Ныне меня нередко спрашивают о чувствах, которые я, сын «синего чулка», испытывал в ту пору. Но я об этом просто-напросто не думал. Решительность, с которой моя мать отстаивала избирательное право для женщин, представлялась мне естественной стороной ее натуры, такой же, как неприязнь к пудингу из тапиоки или любовь к снегу. А поскольку в семье я всегда был «малышом», или «мальчиком», или «крошкой», или «енотиком», или «ангелом», или просто Генри, никакие поношения, коими мама или тетя Примула осыпали безобразных, именуемых «мужчинами» созданий, я на свой счет не принимал.
Мне хочется, чтобы вы ясно поняли: мама вовсе не была человеком озлобленным и распря ее с мужским миром имела основой скорее возмущение, чем ненависть. Маме нравились бурные стычки с мужчинами, которые ей досаждали, нравилось сметать их, если получится, со своего пути и следовать по нему дальше. Она и тетя Примула представляли собой подобие музыкального дуэта — мама полагалась на свое обаяние и обезоруживающую честность, а тетя Примула добавляла к ним сардонические нотки. Отец же был просто прямым и честным человеком. Пока мы жили за границей, у меня ни разу не возникало ощущения, что наша семья состоит из каких-то смутьянов, нарушителей спокойствия. В Австралии все вечно спорят друг с другом и получают от этого наслаждение. И лишь когда мы обосновались в Англии, я начал понимать, что расхождение во мнениях с кем-либо может выглядеть скандальным. Чтобы усвоить это, мне потребовалось время. Поначалу я находил удовольствие в том, что всякого рода интересные незнакомцы, появлявшиеся в нашем доме, начинали бурлить от изумления, а то и обиды, услышав слова и увидев поступки моих родителей. Однако за те месяцы, что привели нас к 21 июня 1908 года, настроение этих визитов становилось все более кислым, и я начал мало-помалу понимать, что семья моя ввязалась в войну, долгую и ожесточенную, и что война эта чревата жертвами.

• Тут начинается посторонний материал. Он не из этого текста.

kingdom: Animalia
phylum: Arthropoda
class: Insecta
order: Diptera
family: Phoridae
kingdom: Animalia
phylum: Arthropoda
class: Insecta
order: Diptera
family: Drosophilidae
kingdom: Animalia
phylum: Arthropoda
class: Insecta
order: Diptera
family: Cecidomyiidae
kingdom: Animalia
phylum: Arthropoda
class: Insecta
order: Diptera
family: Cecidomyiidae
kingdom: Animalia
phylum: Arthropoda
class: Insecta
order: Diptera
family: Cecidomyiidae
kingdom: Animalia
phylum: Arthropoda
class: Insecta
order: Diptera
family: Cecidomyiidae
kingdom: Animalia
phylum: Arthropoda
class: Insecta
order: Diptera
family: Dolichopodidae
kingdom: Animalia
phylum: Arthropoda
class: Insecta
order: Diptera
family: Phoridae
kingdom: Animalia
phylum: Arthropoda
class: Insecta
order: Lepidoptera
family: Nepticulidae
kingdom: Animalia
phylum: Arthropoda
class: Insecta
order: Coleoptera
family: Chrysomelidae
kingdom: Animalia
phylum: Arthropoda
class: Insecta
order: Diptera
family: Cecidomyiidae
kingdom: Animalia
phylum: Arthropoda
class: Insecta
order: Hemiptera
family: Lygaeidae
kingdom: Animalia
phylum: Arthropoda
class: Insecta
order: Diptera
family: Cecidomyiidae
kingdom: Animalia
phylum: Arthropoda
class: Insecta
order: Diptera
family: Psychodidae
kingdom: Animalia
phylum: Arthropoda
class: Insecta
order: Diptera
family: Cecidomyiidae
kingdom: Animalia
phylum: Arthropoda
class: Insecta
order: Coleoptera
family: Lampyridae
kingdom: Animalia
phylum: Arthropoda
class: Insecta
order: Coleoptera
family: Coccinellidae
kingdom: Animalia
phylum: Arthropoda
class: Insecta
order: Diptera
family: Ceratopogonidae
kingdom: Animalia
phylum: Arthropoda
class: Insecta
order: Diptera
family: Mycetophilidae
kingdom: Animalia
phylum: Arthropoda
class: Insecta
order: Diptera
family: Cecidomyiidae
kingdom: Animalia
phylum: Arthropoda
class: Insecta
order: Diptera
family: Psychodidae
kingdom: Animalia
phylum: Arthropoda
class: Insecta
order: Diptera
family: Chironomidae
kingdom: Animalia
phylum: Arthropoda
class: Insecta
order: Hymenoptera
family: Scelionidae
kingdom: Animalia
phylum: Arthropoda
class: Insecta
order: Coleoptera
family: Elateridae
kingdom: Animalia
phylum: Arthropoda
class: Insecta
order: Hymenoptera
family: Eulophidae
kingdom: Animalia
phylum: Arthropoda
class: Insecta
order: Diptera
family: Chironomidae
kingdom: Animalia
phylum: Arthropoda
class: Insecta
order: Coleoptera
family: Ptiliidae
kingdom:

Один такой случай я помню с особой ясностью. Тетя Примула пригласила к обеду богатую даму по имени Фелисити, а та привела с собой мужа, мистера Брауна. Тетя Примула, связанная с разного рода благотворительными организациями, вечно искала для них покровителей, и, вероятно, она усмотрела в Фелисити возможность подобраться к богатствам, которые скопил мистер Браун, владелец обувных фабрик.
Послеобеденная часть вечера отчасти напоминала мирную дружескую пирушку. Мистер Браун и мой отец курили сигары и разговаривали об искусстве — мистер Браун, уроженец Манчестера, собственными силами выбившийся в люди, предпринимал серьезные попытки расширить свой кругозор по этой части. Двое мужчин то покидали гостиную, то возвращались в нее, время от времени обмениваясь любезными словами с тремя женщинами, беседовавшими о будущем мира, преобразовании общества и женской обуви. Я же, оставшийся в смежной с гостиной столовой и наполовину укрытый ее большим столом, делал вид, что читаю сказки, а на самом деле просто наслаждался возможностью не ложиться спать допоздна. В конце концов мама — не без наущения доброго красного вина — принялась рассказывать о переживаниях своего детства, сделавших ее такой, какой она стала.
— Однажды, когда я была девочкой, — рассказывала мама, — отец повез меня на прогулку, в Ламбет. У нас был собственный экипаж, и я, сидя в нем, упивалась картинами огромного внешнего мира.
— Легендарные башни Ламбета, — промурлыкала, усмехаясь, тетя Примула.
— До того дня я никогда еще не пересекала Темзу, — продолжала мама. — И то, что я увидела, показалось мне более экзотичным, чем сама Америка. У отца имелось в тех местах какое-то дело. Я побывала на его… — тут она улыбнулась и покачала головой, как делала всегда, добираясь в разговоре до тех обстоятельств своего прошлого, которые следовало сохранить в тайне.
— На его на чем, простите? — переспросила Фелисити Браун.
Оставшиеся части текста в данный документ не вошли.